* **EXCERPT PROVIDED**:

Kakos' 6th Hour

Reactions and comments from my sixth hour Honors American Literature class.


My favorite place in the world to be is underwater. My second favorite place is the front of a classroom.

Wednesday, January 24, 2007

Speaking of Metaphors...

The Emily Dickinson poem below is my mother's personal mantra and my favorite Dickinson poem as well. Have a look and read the question that follows:

Hope is the thing with feathers
That perches in the soul,
And sings the tune--without the words,
And never stops at all,

And sweetest in the gale is heard;
And sore must be the storm
That could abash the little bird
That kept so many warm.

I've heard it in the chillest land,
And on the strangest sea;
Yet, never, in extremity,
It asked a crumb of me.

Please pick one of the metaphors in this poem (essentially, you can pick any line here) and explain your interpretation of it. Please also explain to what extent you agree/disagree with Dickinson's interpretation of hope. Feel free to incorporate any personal stories to back up your thoughts.


Blogger ryanp said...

One metaphor that relly stood out to me in the poem was "Hope is the thing with feathers." I interpret this quote to mean that hope is like a bird in how it can come so close to you that you feel like you can touch it, yet when you reach your hand out to grab it, the bird flys away. I do agree with Dickinson's interpretation of hope because it seems like whenever you get a great amount of hope it goese away as quickly as it came.

5:20 PM  
Blogger AArensdorf said...

Collected data
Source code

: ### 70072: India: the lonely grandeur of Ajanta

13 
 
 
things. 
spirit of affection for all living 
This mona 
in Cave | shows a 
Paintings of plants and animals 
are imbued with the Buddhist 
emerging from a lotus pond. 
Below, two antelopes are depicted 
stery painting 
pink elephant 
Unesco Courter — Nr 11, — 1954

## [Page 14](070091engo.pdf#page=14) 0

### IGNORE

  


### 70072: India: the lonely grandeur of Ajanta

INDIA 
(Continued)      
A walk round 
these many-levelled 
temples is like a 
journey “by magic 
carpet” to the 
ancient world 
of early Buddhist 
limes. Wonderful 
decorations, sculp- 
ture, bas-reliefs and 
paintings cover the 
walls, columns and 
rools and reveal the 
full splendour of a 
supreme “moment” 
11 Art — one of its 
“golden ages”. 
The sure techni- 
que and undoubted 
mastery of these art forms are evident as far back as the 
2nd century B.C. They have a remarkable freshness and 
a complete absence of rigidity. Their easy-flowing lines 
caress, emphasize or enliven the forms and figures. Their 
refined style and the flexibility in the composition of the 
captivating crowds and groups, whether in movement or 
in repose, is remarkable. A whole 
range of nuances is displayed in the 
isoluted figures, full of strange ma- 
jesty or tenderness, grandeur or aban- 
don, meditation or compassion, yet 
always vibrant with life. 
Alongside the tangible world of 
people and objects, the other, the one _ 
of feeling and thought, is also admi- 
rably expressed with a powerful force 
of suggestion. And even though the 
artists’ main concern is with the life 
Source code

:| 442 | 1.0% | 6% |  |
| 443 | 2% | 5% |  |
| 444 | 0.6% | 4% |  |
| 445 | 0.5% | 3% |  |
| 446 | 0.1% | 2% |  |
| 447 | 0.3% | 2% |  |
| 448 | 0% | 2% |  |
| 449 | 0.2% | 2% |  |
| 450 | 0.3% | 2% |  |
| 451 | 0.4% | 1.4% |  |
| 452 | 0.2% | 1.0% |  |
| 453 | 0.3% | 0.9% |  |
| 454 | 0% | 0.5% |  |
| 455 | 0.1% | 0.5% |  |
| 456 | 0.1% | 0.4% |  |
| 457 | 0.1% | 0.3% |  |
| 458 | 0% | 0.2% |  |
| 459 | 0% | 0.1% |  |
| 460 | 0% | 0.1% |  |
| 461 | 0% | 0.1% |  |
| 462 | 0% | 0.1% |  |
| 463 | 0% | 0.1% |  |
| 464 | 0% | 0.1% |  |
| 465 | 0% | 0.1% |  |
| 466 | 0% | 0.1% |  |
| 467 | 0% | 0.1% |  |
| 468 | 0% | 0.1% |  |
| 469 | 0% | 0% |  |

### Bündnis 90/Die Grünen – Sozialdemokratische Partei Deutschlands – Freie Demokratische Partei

* **TASKS FOR THIS EXERCISE**:
1) Reproduce the part of the blog post that opens with the words containing "One metaphor that" and closes with "as it came.", putting "sparrow" wherever "bird" appears.
2) Answer the following about the blog post, using only what it states.
(a) On what date was the post published?
(b) Whose personal mantra does the post's author say the poem is?
(c) Which line of the poem did ryanp pick as the metaphor that stood out?
The entries are separate material, apart from the blog post.

* **EXERCISE RESULTS**:
1)
One metaphor that relly stood out to me in the poem was "Hope is the thing with feathers." I interpret this quote to mean that hope is like a sparrow in how it can come so close to you that you feel like you can touch it, yet when you reach your hand out to grab it, the sparrow flys away. I do agree with Dickinson's interpretation of hope because it seems like whenever you get a great amount of hope it goese away as quickly as it came.

2)
(a) Wednesday, January 24, 2007.
(b) The author's mother's.
(c) "Hope is the thing with feathers."